WordCount sample application for IBM Streams Runner for Apache Beam
Edit meYou can use IBM® Streams Runner for Apache Beam to run the Apache Beam 2.4 Java™ SDK Quickstart WordCount sample application.
Before you start
Before you run the WordCount
sample application, you must configure and run the following services on IBM Cloud (formerly IBM Bluemix):
- Streaming Analytics. For more information, see Creating a Streaming Analytics service on IBM Cloud.
- Object Storage OpenStack Swift for Bluemix.
- Create the service if you don’t already have one. For more information, see Creating the Object Storage OpenStack Swift for Bluemix service.
- Set up credentials for the service. Remember: Make sure the environment variables are configured. For more information, see Set up credentials for the service.
- (Optional) Install the Swift CLI client. For more information, see Configuring the CLI to use Swift and Cloud Foundry commands.
In addition, you must set up your Java Development Kit (JDK) and Maven environment. For more information, see Set up your Development Environment.
Important: If you want to compile your application on IBM Cloud, you must unset the STREAMS_INSTALL
variable before you submit the application to the Streaming Analytics service.

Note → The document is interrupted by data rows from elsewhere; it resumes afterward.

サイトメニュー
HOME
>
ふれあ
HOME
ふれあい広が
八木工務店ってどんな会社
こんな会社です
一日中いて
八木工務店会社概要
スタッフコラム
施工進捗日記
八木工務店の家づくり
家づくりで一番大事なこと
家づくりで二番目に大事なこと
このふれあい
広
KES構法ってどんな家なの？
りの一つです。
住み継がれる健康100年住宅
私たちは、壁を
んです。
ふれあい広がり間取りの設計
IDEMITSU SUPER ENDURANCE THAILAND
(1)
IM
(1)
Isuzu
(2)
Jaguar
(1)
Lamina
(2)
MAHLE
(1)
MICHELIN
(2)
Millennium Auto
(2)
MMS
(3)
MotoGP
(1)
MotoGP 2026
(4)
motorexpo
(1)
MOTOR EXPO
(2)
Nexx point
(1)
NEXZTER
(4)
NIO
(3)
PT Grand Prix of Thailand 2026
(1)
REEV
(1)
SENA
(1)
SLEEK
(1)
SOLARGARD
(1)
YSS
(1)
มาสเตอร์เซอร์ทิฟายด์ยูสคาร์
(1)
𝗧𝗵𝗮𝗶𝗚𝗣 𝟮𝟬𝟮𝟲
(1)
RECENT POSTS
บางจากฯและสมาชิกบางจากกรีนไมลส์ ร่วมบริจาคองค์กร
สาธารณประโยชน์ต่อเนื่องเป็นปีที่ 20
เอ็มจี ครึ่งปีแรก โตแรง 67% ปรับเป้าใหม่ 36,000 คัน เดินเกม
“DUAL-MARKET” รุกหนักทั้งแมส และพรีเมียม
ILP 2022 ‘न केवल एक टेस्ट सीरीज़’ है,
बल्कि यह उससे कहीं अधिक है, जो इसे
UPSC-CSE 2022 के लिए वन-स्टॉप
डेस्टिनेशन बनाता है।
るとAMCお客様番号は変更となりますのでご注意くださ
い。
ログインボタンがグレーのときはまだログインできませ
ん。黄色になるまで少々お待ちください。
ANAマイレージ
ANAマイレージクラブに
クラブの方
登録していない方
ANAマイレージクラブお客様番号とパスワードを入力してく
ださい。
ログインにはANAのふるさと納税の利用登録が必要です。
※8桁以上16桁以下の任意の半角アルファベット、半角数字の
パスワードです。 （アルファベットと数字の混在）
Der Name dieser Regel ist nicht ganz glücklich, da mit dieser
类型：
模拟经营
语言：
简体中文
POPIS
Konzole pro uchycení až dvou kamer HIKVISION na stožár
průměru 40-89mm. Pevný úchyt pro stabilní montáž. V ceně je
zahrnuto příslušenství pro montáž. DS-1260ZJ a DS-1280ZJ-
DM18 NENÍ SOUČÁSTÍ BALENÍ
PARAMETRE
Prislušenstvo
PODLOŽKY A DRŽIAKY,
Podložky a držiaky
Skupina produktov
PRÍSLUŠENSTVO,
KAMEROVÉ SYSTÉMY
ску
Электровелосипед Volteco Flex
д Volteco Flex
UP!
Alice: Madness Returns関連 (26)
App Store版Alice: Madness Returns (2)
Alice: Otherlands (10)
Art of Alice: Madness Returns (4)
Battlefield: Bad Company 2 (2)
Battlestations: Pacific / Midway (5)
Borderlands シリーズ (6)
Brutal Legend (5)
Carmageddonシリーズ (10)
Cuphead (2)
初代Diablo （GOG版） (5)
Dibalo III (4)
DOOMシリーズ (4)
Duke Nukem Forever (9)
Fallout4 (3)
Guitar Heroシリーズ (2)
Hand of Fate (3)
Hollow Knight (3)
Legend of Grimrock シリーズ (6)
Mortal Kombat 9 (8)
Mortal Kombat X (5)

Running the WordCount sample
- Get and compile the WordCount sample application for Apache Beam 2.4.
Important: The-DarchetypeVersion
variable must be set to 2.4.0, as shown in the following command.
mvn archetype:generate \
-DarchetypeGroupId=org.apache.beam \
-DarchetypeArtifactId=beam-sdks-java-maven-archetypes-examples \
-DarchetypeVersion=2.4.0 \
-DgroupId=org.example \
-DartifactId=word-count-beam \
-Dversion="0.1" \
-Dpackage=org.apache.beam.examples \
-DinteractiveMode=false
cd word-count-beam
mvn package
-
Choose one of the following options to run the WordCount sample application. For more information about the
streams://
andswift://
storage options, see Input/output options for IBM Streams Runner for Apache Beam.-
The following command uses
streams://
to provide the input, and writes the output to object storage.java -cp $STREAMS_BEAM_TOOLKIT/lib/com.ibm.streams.beam.translation.jar:target/original-word-count-beam-0.1.jar \ org.apache.beam.examples.WordCount \ --filesToStage="{\"./pom.xml\":\"pom.xml\"}" \ --inputFile=streams://pom.xml \ --output=swift://beam-container/quickstart.out- \ --runner=StreamsRunner \ --jarsToStage=target/original-word-count-beam-0.1.jar:$STREAMS_BEAM_TOOLKIT/lib/com.ibm.streams.beam.sdk.jar \ --contextType=STREAMING_ANALYTICS_SERVICE \ --vcapServices=/path/to/vcap/file \ --serviceName=yourSasName
-
The following command uses object storage to host both input and output files. Make sure that the
pom.xml
input file is uploaded to thebeam-container
container before you submit the application. For more information about adding a file to the container, see Getting started with Object Storage.java -cp $STREAMS_BEAM_TOOLKIT/lib/com.ibm.streams.beam.translation.jar:target/original-word-count-beam-0.1.jar \ org.apache.beam.examples.WordCount \ --inputFile=swift://beam-container/pom.xml \ --output=swift://beam-container/quickstart.out- \ --runner=StreamsRunner \ --jarsToStage=target/original-word-count-beam-0.1.jar:$STREAMS_BEAM_TOOLKIT/lib/com.ibm.streams.beam.sdk.jar \ --contextType=STREAMING_ANALYTICS_SERVICE \ --vcapServices=/path/to/vcap/file \ --serviceName=yourSasName
-
-
Inspect the results.
After the pipeline completes, you can download the output through the Object Storage OpenStack Swift for Bluemix web management page or by using the Swift CLI client. Each output file contains up to 50,000 lines. If the output goes beyond that limit, multiple output files are created.swift download beam-container -p quickstart.out -D swift-output cat swift-output/*
Remember: The job continues to run on the Streaming Analytics service to allow for inspection by the Streams Console. When you are done with the tutorial, make sure to use the Streams Console to cancel any jobs you started.